Republican incumbents in four key U.S. House races are in a tight bid for reelection, according to a series of polls from USC, CSULB and Cal Poly Pomona. Experts will discuss the results in a webinar moderated by KQED's Marisa Lagos on Sept. 25.
With two months to go before Election Day, four of California's key races for the U.S. House of Representatives hang in the balance, including U.S. Rep. Katie Porter's seat, according to new poll results by USC, California State University, Long Beach, and Cal Poly Pomona.
U.S. Rep. Scott Baugh leads Democratic challenger Dave Min by 3.7 points in the race - within the poll's margin of error of 4.3 percentage points - to fill Porter's seat for the 47th Congressional District spanning Orange County.
But the poll also shows that a handful of California Republican incumbents in the mostly blue state are in a fight to retain their congressional seats, including:
- Rep. Ken Calvert, who is in a dead heat with Democrat Will Rollins for the 41st Congressional District that includes Riverside County.

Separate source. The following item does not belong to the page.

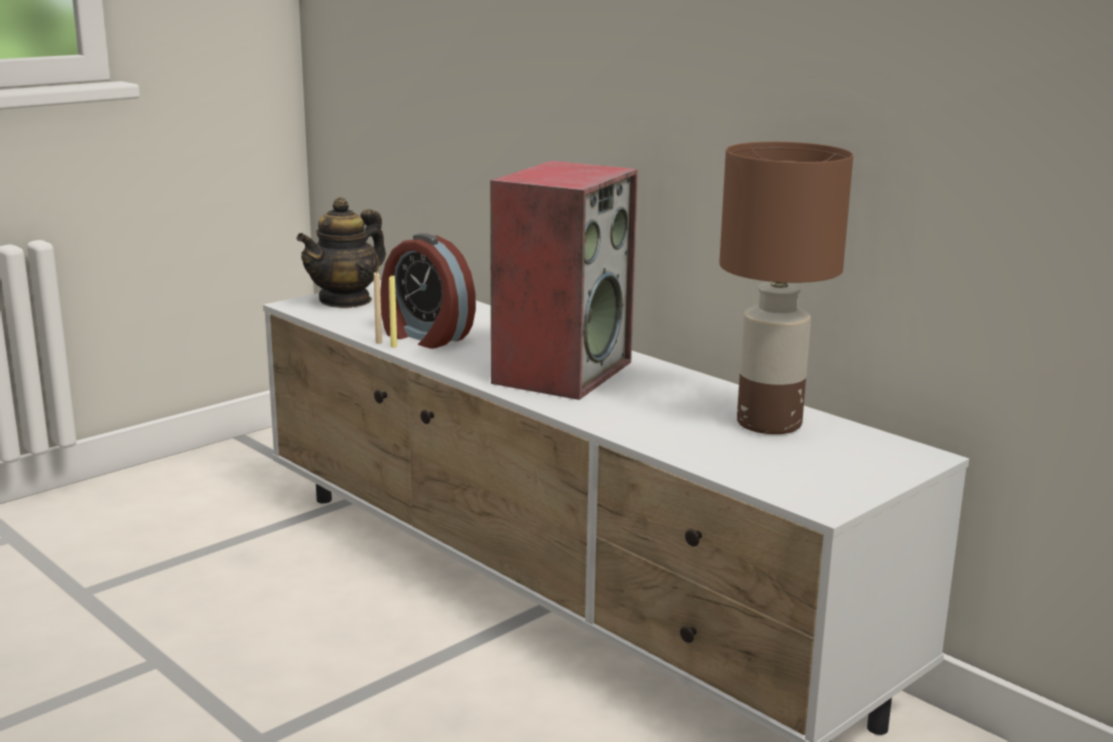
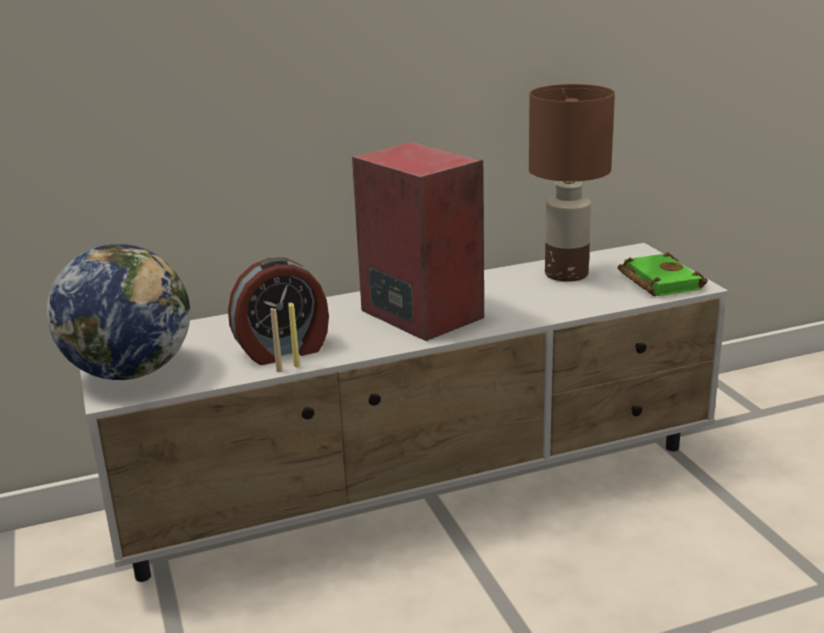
camera: 65 degrees left, 5 degrees up
(345, 300) = (130, 371): teapot -> globe
(809, 477) = (657, 281): none -> green book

- Rep. Michelle Steel trails challenger Democrat Derek Tran by 1.5 percentage points for the 45th Congressional District seat.
- Rep. Mike Garcia is nearly neck-and-neck with Democrat George Whitesides for Congressional District 27 spanning the Antelope Valley in Los Angeles County.
"A strong turnout for Democrats at the top of the ticket could knock out several of the Republican incumbents," says Christian Grose, professor of political science and international relations and public policy at the USC Dornsife College of Letters, Arts and Sciences and the USC Price School of Public Policy. "California Democratic House candidates have the wind at their back, but the real question is whether Democratic voter excitement will knock up against a red wall of California Republican incumbents. As goes California's congressional districts, so goes control of the U.S. Congress."
Those are just some of the results of the latest California Elections and Policy Polls sponsored by the Long Beach Center for Urban Politics and Policy at Cal State Long Beach in collaboration with USC.
The series of eight polls of more than 3,700 total likely voters was conducted from Sept. 14-21 across eight California districts in San Francisco, Los Angeles, the Central Valley, the San Joaquin Valley, Orange County and Riverside County.